Indirect evidence — computer simulations or the use of antibodies to detect DNA-repair enzymes — helps to explain the type of injury that charged particles inflict on tumour cells. “However, we do not have good assays to quantify, or identify the composition of, those clustered lesions,” Held says. “DNA assays that more specifically measure the various types of possible clustered DNA damages would be very useful.”

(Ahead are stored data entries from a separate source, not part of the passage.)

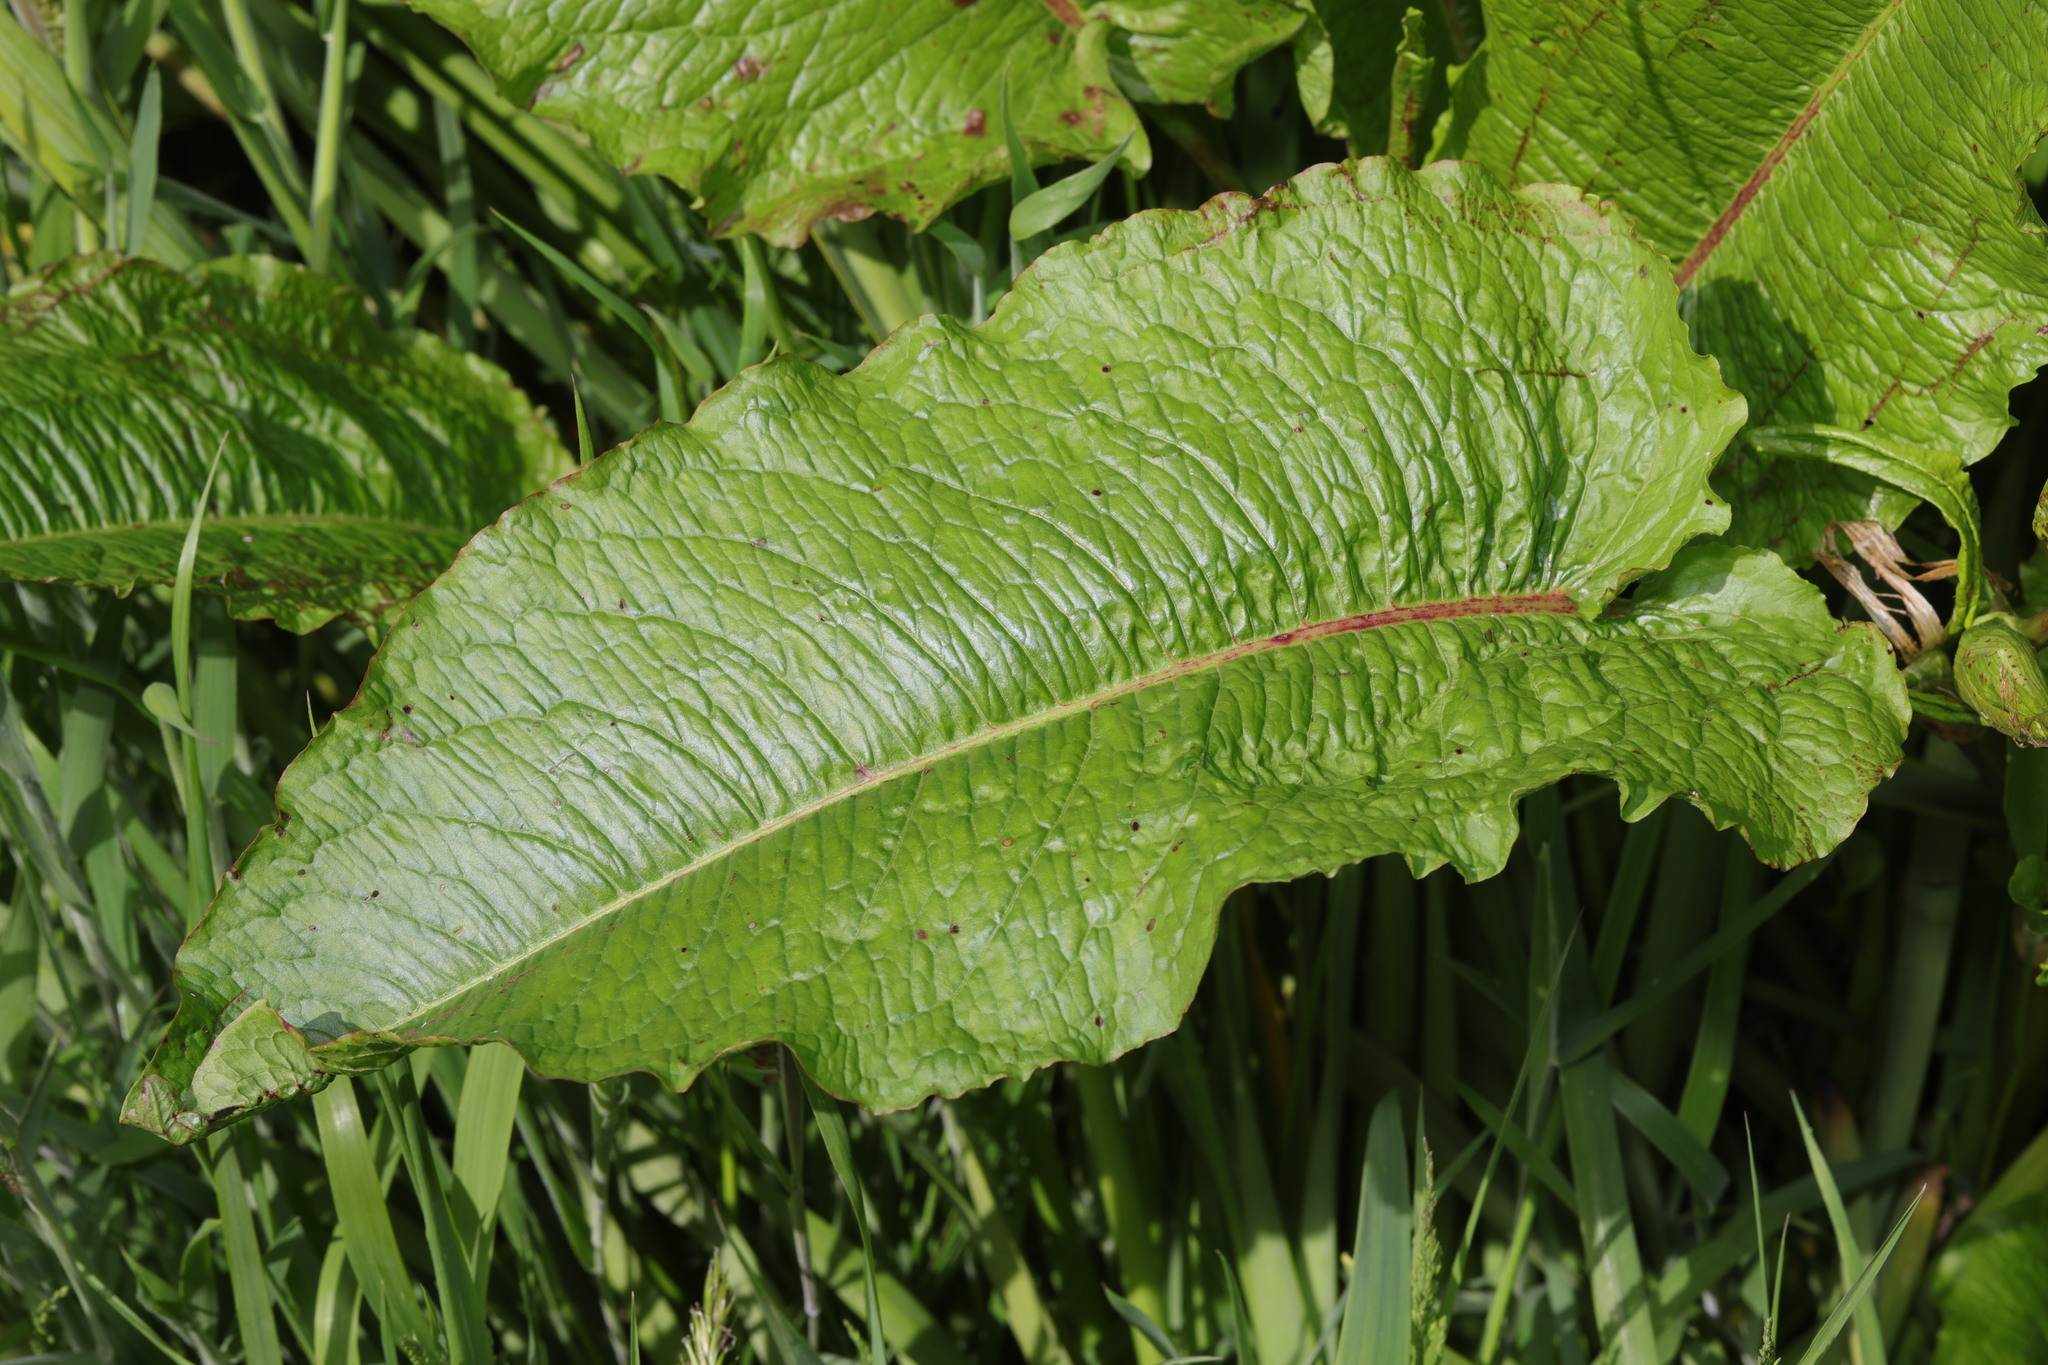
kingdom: Plantae
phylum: Tracheophyta
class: Magnoliopsida
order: Caryophyllales
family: Polygonaceae
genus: Rumex
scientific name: Rumex obtusifolius
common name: Bitter dock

Another reason charged particles may pack more punch to cancerous cells is related to tumour physiology. As tumours grow, oxygen-poor regions develop, and these areas seem to be resistant to classic radiation treatment. That is because X-rays kill cells by producing free radicals — reactive molecules formed from the water in cells and tissues — which then react with DNA to produce other destructive radicals. More oxygen exacerbates the damage these radicals can cause, and less oxygen weakens their effect. Researchers think that charged particles such as carbon ions may not lose their destructive power in low-oxygen regions.
Basic radiobiology research on charged particles can feed into clinical practices in current and future facilities. Radiation oncologist Anders Brahme at the Karolinska Institute in Stockholm, who has spent his career working on charged-particle therapy, says that he sees great potential for cancer treatment in such therapies and is excited that they are drawing global interest. In his view, charged particles offer the chance for radiation oncology to move from a cancer treatment to a cancer cure.